Material to process —
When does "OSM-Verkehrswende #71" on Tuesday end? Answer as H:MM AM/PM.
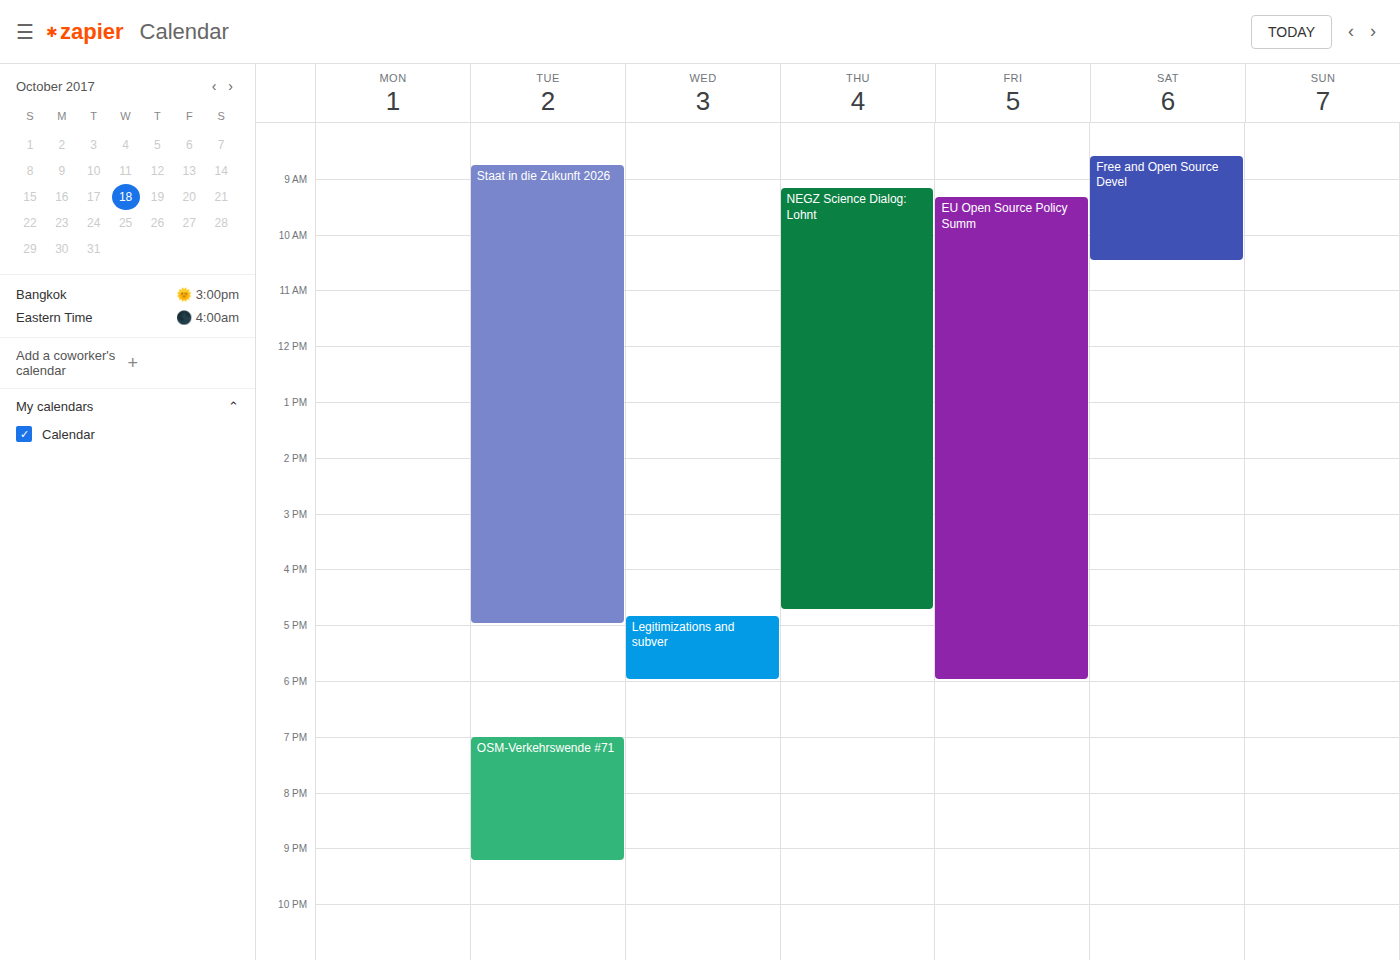
9:15 PM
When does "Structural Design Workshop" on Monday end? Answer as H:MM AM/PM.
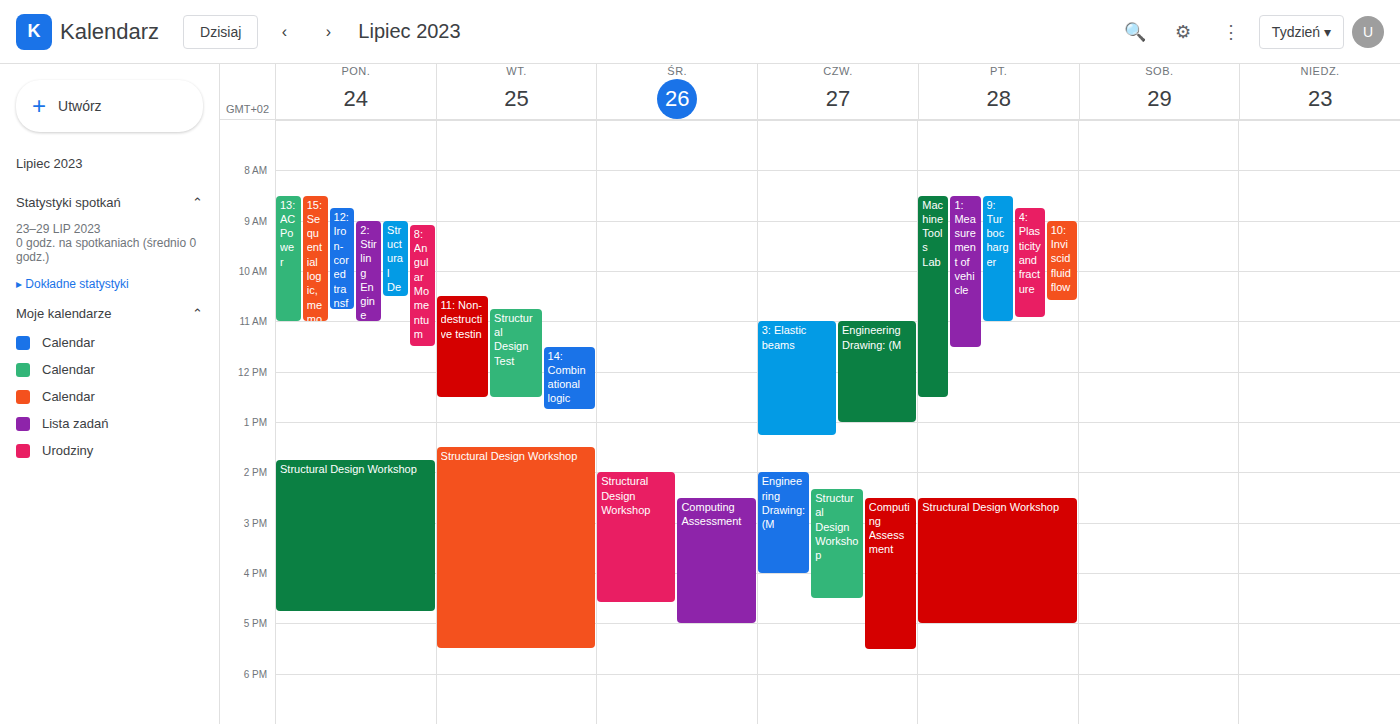
4:45 PM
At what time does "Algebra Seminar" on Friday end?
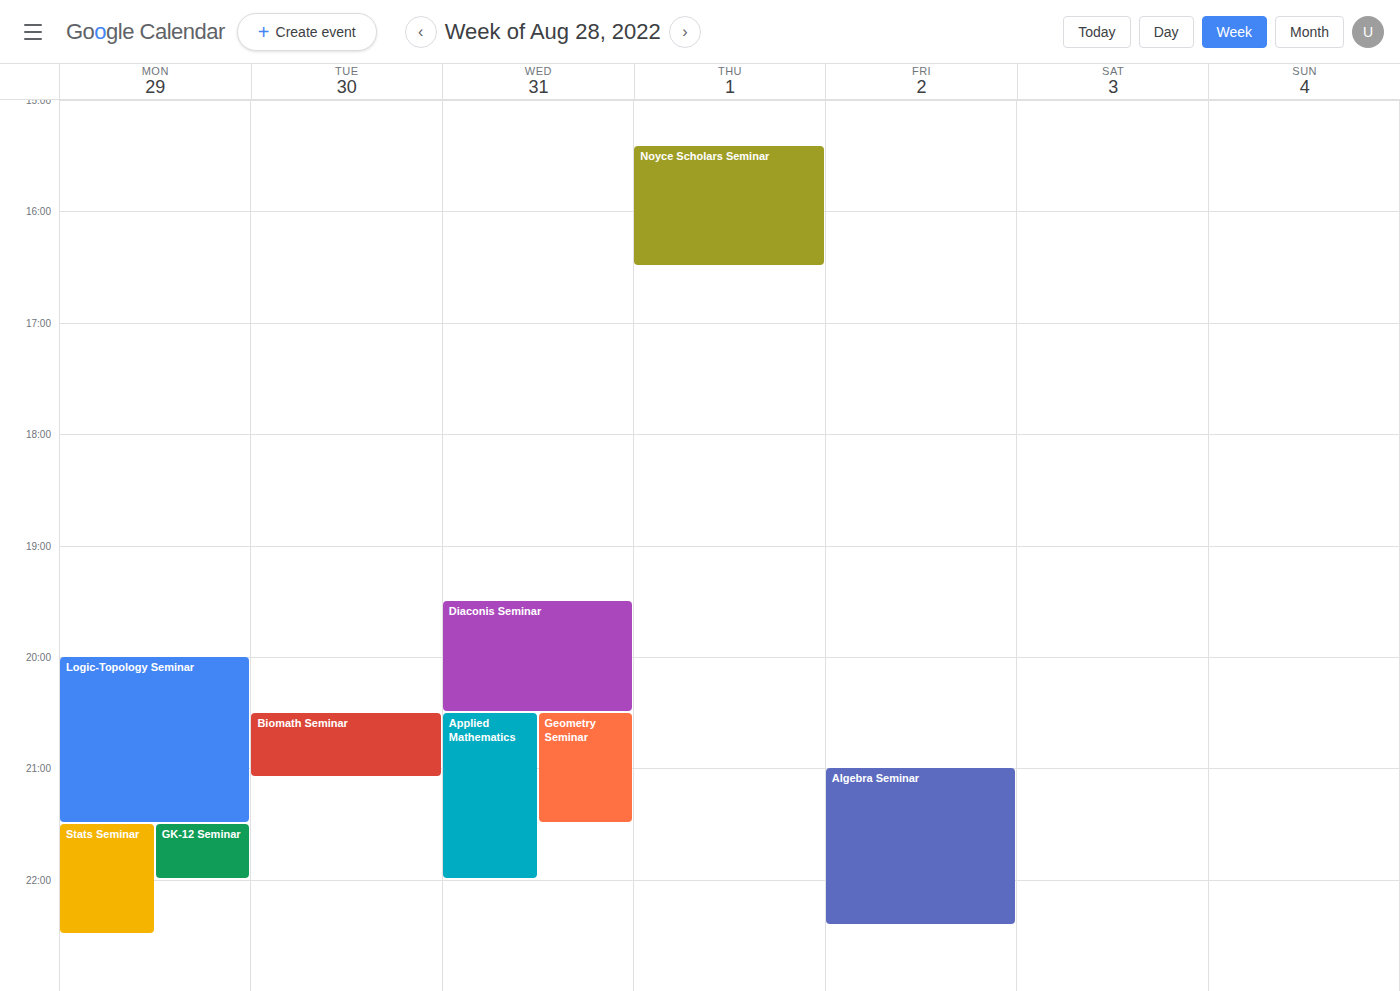
10:25 PM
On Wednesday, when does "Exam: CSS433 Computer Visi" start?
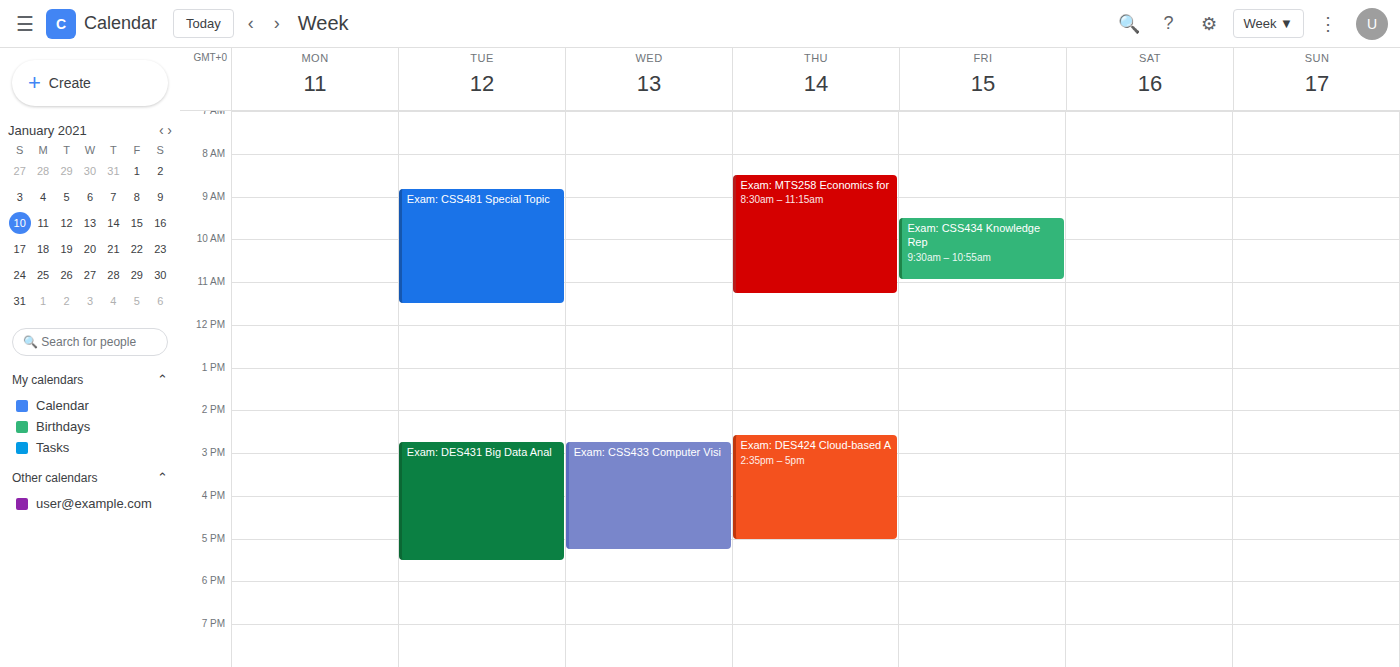
2:45 PM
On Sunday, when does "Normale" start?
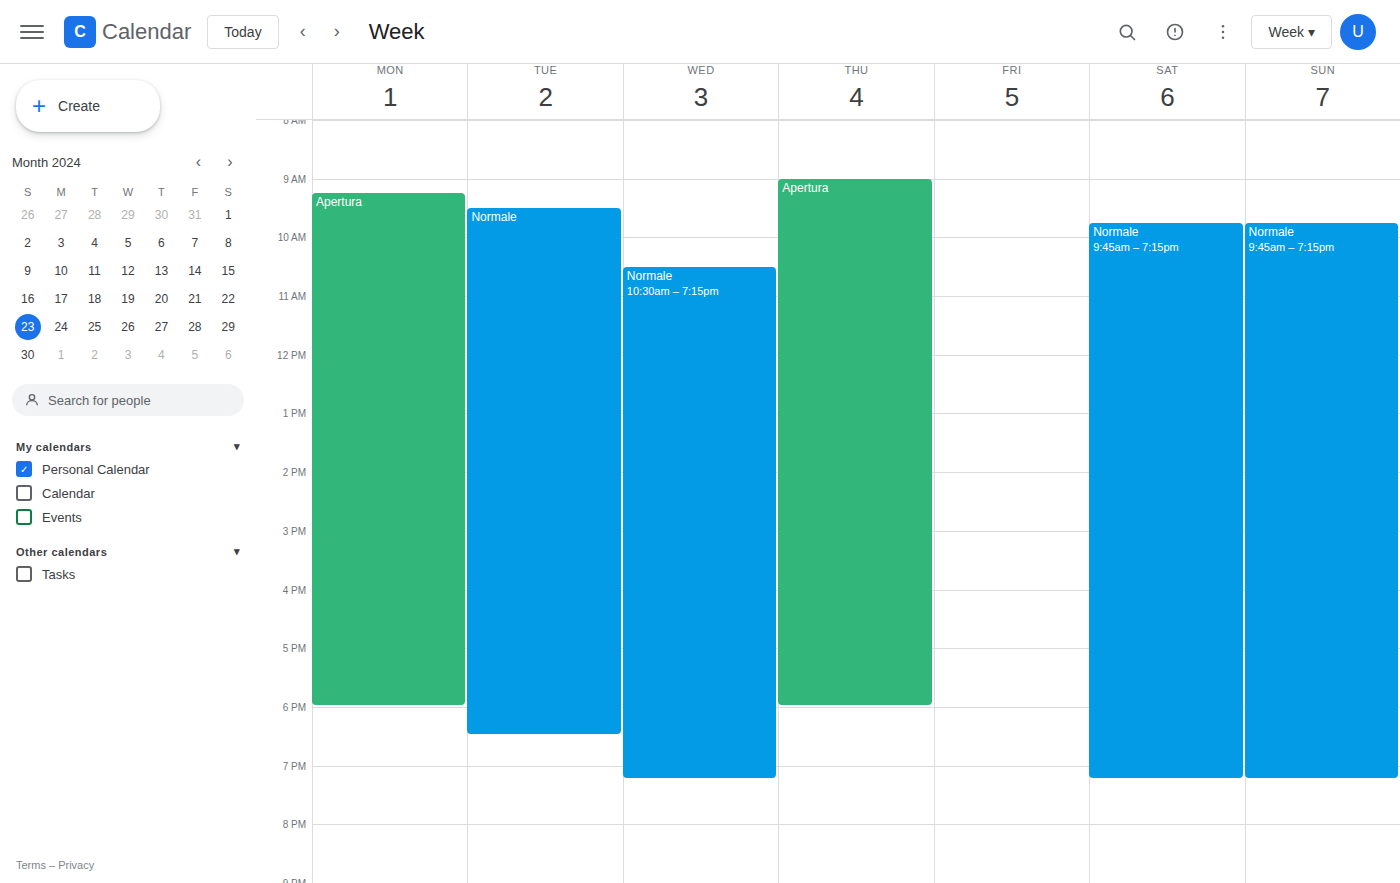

Directions for this task —
Rewrite the data above, replacing every "start" with "begin" and keeping everything else the same. Leave out the pictures.

Result of this exercise —
When does "OSM-Verkehrswende #71" on Tuesday end? Answer as H:MM AM/PM.
9:15 PM
When does "Structural Design Workshop" on Monday end? Answer as H:MM AM/PM.
4:45 PM
At what time does "Algebra Seminar" on Friday end?
10:25 PM
On Wednesday, when does "Exam: CSS433 Computer Visi" begin?
2:45 PM
On Sunday, when does "Normale" begin?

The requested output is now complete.